* [Текст страницы]:
Другой разновидностью мотива «рождественского чуда» можно считать мотив чудесного спасения на Рождество. Сюжеты таких рассказов обычно строились на благополучном выходе из той опасной ситуации, в которой оказываются герои, — спасение во время бури на море[742], на войне[743], во время метели, бурана[744], выздоровление[745] и т. п. Этот мотив нередко переплетался со святочным мотивом «нечистой силы», в роли которой выступала природная стихия, побеждаемая рождественской ночью Божественным промыслом.
Как вариант «рождественского чуда» может быть рассмотрен и мотив примирения на Рождество. Рассказы с этим мотивом преимущественно связаны с семейной тематикой: примирение происходит между мужем и женой, родителями и детьми, мачехой и пасынком и т. д.[746] Этот мотив, так же как и ряд других, появившихся в русской литературе под воздействием диккенсовских повестей, связан с художественной реализацией основных евангельских идей. Праздник Рождества, ставший праздником единения людей, и в особенности членов одного семейства, неизбежно должен был породить рассказы с мотивами возвращения блудного сына[747], встречи родных и близких после долгой разлуки[748], раскаяния[749], нравственного перерождения[750]. Обычно раскаяние героя приводит его к мгновенному исправлению, которое совершается в течение рождественской ночи. Герои рассказов с этим мотивом наделены комплексом характеристик, который можно назвать «комплексом Скруджа» — это выбившиеся в люди бедняки, старые холостяки, забывшие свое детство, не признающие праздников, не имеющие близких и любимых ими людей. Их духовное перерождение происходит в результате какого-либо потрясения, пережитого ими в канун Рождества. К рассказам с мотивом «раскаявшегося скряги» примыкают рассказы о раскаявшихся преступниках[751]. Мотив раскаявшегося грешника/преступника настолько прочно связался со святочной литературой, что иногда в декабрьско-январских номерах печатались тексты с этим мотивом, приуроченные к другому календарному времени[752]. В некоторых произведениях праздник Рождества, возбуждавший в человеке чувство любви к ближнему, провоцировал героев не только на раскаяние, но и на совершение благородных поступков[753]. К этой группе примыкают рассказы о «жертве», принесенной человеком на Рождество[754].

* [Имеющиеся записи]:

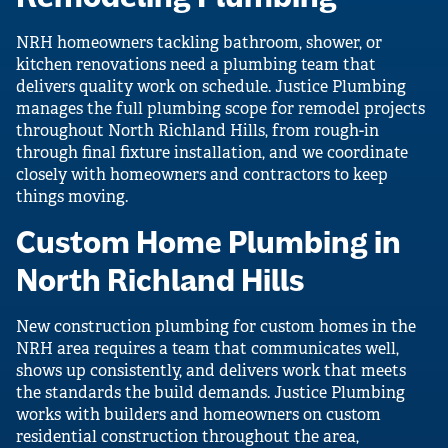
NRH homeowners tackling bathroom, shower, or
kitchen renovations need a plumbing team that
delivers quality work on schedule. Justice Plumbing
manages the full plumbing scope for remodel projects
throughout North Richland Hills, from rough-in
through final fixture installation, and we coordinate
closely with homeowners and contractors to keep
things moving.
Custom Home Plumbing in
North Richland Hills
New construction plumbing for custom homes in the
NRH area requires a team that communicates well,
shows up consistently, and delivers work that meets
the standards the build demands. Justice Plumbing
works with builders and homeowners on custom
residential construction throughout the area,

* [Задания]:
• A. Процитируйте фрагмент текста страницы между словами «Другой разновидностью мотива» и «ночью Божественным промыслом.» включительно.
• B. Пожалуйста, выведите без изменений строки записей с самого начала и до строки со словами «NRH area requires» включительно, не включая в ответ картинки.
Текст страницы и записи никак не связаны между собой.

* [Решённые задачи]:
• A.
Другой разновидностью мотива «рождественского чуда» можно считать мотив чудесного спасения на Рождество. Сюжеты таких рассказов обычно строились на благополучном выходе из той опасной ситуации, в которой оказываются герои, — спасение во время бури на море[742], на войне[743], во время метели, бурана[744], выздоровление[745] и т. п. Этот мотив нередко переплетался со святочным мотивом «нечистой силы», в роли которой выступала природная стихия, побеждаемая рождественской ночью Божественным промыслом.

• B.
NRH homeowners tackling bathroom, shower, or
kitchen renovations need a plumbing team that
delivers quality work on schedule. Justice Plumbing
manages the full plumbing scope for remodel projects
throughout North Richland Hills, from rough-in
through final fixture installation, and we coordinate
closely with homeowners and contractors to keep
things moving.
Custom Home Plumbing in
North Richland Hills
New construction plumbing for custom homes in the
NRH area requires a team that communicates well,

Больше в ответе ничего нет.